Cuando toda lógica, razón o capacidad para explicar lo sucedido falla, siempre está el recurso del destino. Se trata de un concepto muy antiguo que justifica nuestra incapacidad para manejar nuestras vidas más allá de lo que podemos hacer o lograr.

Las personas creen existe una fuerza que los trasciende y que los empuja de manera misteriosa hacia un punto específico de su futuro. Algunos piensan se trata de Dios; otros, de una fuerza cósmica. Para el caso es lo mismo.

El destino es un concepto reconfortante que nos exime de responsabilizarnos de nuestra vida presente para así no tener que proyectarla hacia un futuro que percibimos como incierto, desconcertante y angustiante. Es una solución fácil y cómoda, y es muchas veces la mejor excusa del procrastinador.

Queremos creer que habitamos en un universo misterioso compuesto de un éter mágico impregnado de fuerzas invisibles que controlan nuestras vidas por encima de nuestras decisiones.

El destino no deja nada a la casualidad ni a lo inexplicable: las cosas ocurren por algo y aunque no logremos dilucidar las razones, hay que aceptarlas tácitamente. Yo no lo creo: el futuro no está predeterminado por una fuerza inteligente ni por aquellas que estén presuntamente diseñadas para ejercer estímulos concretos en nuestras vidas. Lo cierto es que la suma de nuestro comportamiento, de los hechos de todos los días nos predispone estadísticamente a terminar de tal o cual manera, pero eso es sólo una consecuencia de lo que hacemos o de lo que omitimos, y esa tendencia sí puede cambiar y depende de nosotros, no de esta fuerza incognoscible.

El concepto del destino también se le asocia con el de vocación, esta creencia irracional de que nacimos para hacer algo específico o fuimos llamados por alguna fuerza sobrenatural a entregar nuestras vidas a una causa. Para rebatir esta fantasía, basta con citar el caso del milusos, que hace o ha hecho de todo y que al final se estaciona en una actividad que mejor le remunera o en la cual se siente a gusto, pero no lo hace porque crea que ha sido llamado a hacerlo.

Una cosa es mostrar una tendencia a hacer algo según las condiciones y presiones de la circunstancia y la psicología e historia de la persona, y otra muy distinta creer que es resultado de una fuerza premonitoria que nos envuelve y condiciona.
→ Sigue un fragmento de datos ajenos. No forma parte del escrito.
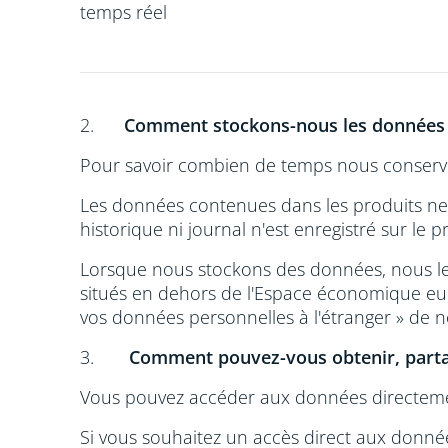
temps réel
2.
Comment stockons-nous les données
Pour savoir combien de temps nous conservon
Les données contenues dans les produits ne 
historique ni journal n'est enregistré sur le p
Lorsque nous stockons des données, nous le 
situés en dehors de l'Espace économique euro
vos données personnelles à l'étranger » de n
3.
Comment pouvez-vous obtenir, parta
Vous pouvez accéder aux données directeme
Si vous souhaitez un accès direct aux donnée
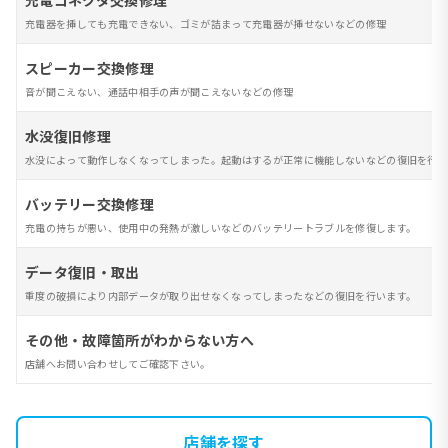
充電コネクタ交換修理
充電器を挿しても充電できない、ゴミが詰まって充電器が挿せないなどの修理
スピーカー交換修理
音が聞こえない、通話中相手の声が聞こえないなどの修理
水没復旧修理
水没によって動作しなくなってしまった。起動はするが正常に機能しないなどの復旧を行い
バッテリー交換修理
充電の持ちが悪い、使用中の発熱が激しいなどのバッテリートラブルを修復します。
データ復旧・取出
重度の破損により内部データが取り出せなくなってしまったなどの復旧を行います。
その他・故障箇所がわからない方へ
店舗へお問い合わせしてご確認下さい。
店舗を探す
Hay un cierto grado de predictibilidad en lo que hacemos, lo que nos lleva a encontrar explicaciones más mundanas y sencillas que adjudicárselas al destino. Dios o a la varita mágica de Harry Potter.

Hay que aceptar que las cosas ocurren por razones muchas veces difíciles de explicar o entender, pero nada tiene que ver con los designios de un ser o fuerza superior.
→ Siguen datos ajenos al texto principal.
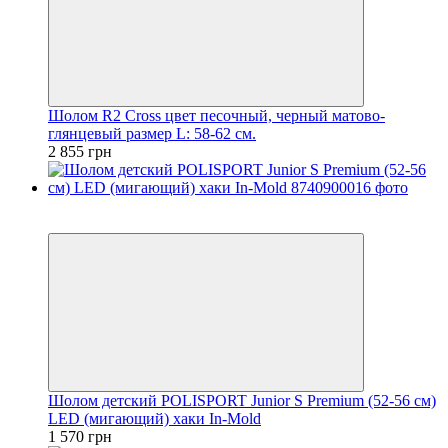
Шолом R2 Cross цвет песочный, черный матово-
глянцевый размер L: 58-62 см.
2 855 грн
2
4
Шолом детский POLISPORT Junior S Premium (52-56 см)
LED (мигающий) хаки In-Mold
1 570 грн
Hay quienes desean ver en el destino la culminación de su sueño, su deber; entiendo lo poético de esto, pero es falso: El destino depende en gran medida de nuestras decisiones y no hay manera de saber qué hubiera pasado si hubiésemos tomado una decisión distinta. El futuro puede predecirse hasta cierto punto, basado en estadísticas y comparaciones, pero no hay predeterminación. Un hecho minúsculo y aparentemente banal logra muchas veces alterar de manera importante el curso de la historia.
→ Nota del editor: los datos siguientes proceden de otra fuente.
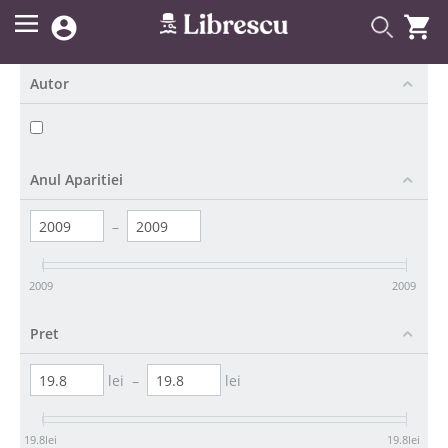


Autor
Anul Aparitiei
–
2009
2009
Pret
lei
–
lei
19.8
lei
19.8
lei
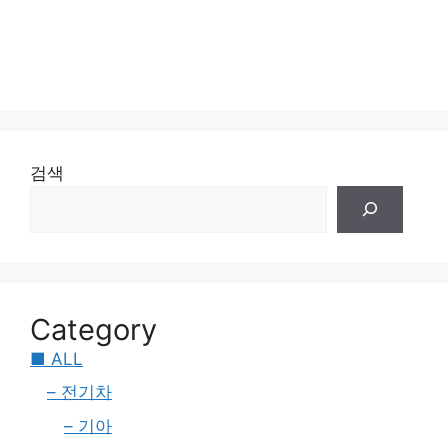
검색
Category
■ ALL
– 전기차
– 기아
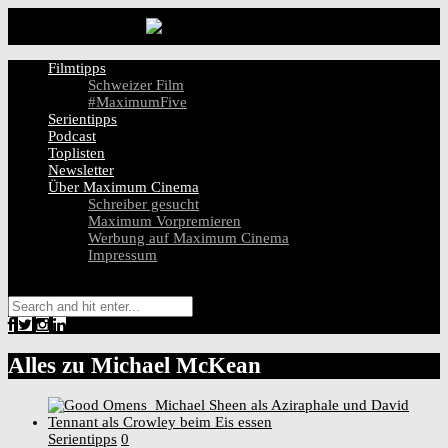
Filmtipps
Schweizer Film
#MaximumFive
Serientipps
Podcast
Toplisten
Newsletter
Über Maximum Cinema
Schreiber gesucht
Maximum Vorpremieren
Werbung auf Maximum Cinema
Impressum
Alles zu
Michael McKean
Serientipps
0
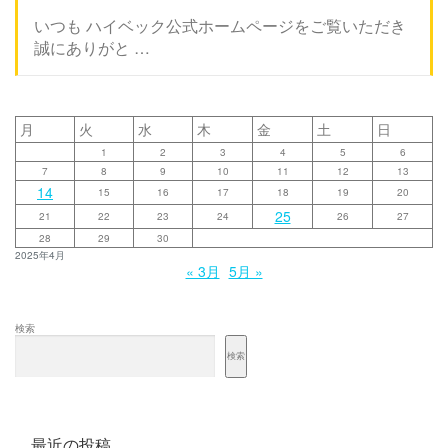
いつも ハイベック公式ホームページをご覧いただき
誠にありがと …
月
火
水
木
金
土
日
1
2
3
4
5
6
7
8
9
10
11
12
13
14
15
16
17
18
19
20
25
21
22
23
24
26
27
28
29
30
2025年4月
« 3月
5月 »
検索
検索
最近の投稿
El destino es una ilusión.

¿Quiere cambiar de profesión, de pareja o de hobby? Hágalo, que nada lo condicione a seguir con la vida que lleva si no está a gusto.

Viva su vida pensando bien lo que quiere lograr y déjese de especulaciones o justificaciones metafísicas irracionales, porque lo mejor y más excitante de la vida es justamente lo contrario: es impredecible.